* Begin *
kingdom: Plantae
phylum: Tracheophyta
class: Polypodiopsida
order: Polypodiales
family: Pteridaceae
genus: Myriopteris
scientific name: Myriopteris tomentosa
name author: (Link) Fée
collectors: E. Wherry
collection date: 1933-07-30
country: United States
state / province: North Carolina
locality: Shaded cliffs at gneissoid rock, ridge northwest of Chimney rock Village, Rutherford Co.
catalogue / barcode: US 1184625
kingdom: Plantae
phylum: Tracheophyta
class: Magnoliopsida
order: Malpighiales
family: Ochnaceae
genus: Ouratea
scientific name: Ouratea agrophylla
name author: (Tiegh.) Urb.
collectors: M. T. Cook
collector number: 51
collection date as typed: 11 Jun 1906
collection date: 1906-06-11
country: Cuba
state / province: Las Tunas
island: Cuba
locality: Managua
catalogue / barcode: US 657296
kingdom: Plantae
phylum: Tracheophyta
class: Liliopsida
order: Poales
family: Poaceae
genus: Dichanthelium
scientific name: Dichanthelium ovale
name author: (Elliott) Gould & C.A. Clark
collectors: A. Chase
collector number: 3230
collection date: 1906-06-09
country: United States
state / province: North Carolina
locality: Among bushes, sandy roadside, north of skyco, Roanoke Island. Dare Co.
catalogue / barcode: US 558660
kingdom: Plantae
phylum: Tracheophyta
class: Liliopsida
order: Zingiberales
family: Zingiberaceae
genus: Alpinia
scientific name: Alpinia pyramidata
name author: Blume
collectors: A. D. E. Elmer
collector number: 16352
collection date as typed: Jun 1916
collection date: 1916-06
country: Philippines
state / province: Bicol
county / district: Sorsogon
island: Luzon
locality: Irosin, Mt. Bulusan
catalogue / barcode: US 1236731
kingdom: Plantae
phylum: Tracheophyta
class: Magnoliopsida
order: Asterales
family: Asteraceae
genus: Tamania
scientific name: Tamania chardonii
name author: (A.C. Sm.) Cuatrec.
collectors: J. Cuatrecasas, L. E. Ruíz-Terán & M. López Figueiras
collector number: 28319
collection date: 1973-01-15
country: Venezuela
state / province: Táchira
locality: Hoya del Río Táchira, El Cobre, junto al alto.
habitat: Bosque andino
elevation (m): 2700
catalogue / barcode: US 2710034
* End *
Directive: From the line with "state / province: Las Tunas" up to and including the line with "scientific name: Dichanthelium ovale", give the lines again with "locality" switched to "place" and all else unchanged.

Solution to this exercise:
state / province: Las Tunas
island: Cuba
place: Managua
catalogue / barcode: US 657296
kingdom: Plantae
phylum: Tracheophyta
class: Liliopsida
order: Poales
family: Poaceae
genus: Dichanthelium
scientific name: Dichanthelium ovale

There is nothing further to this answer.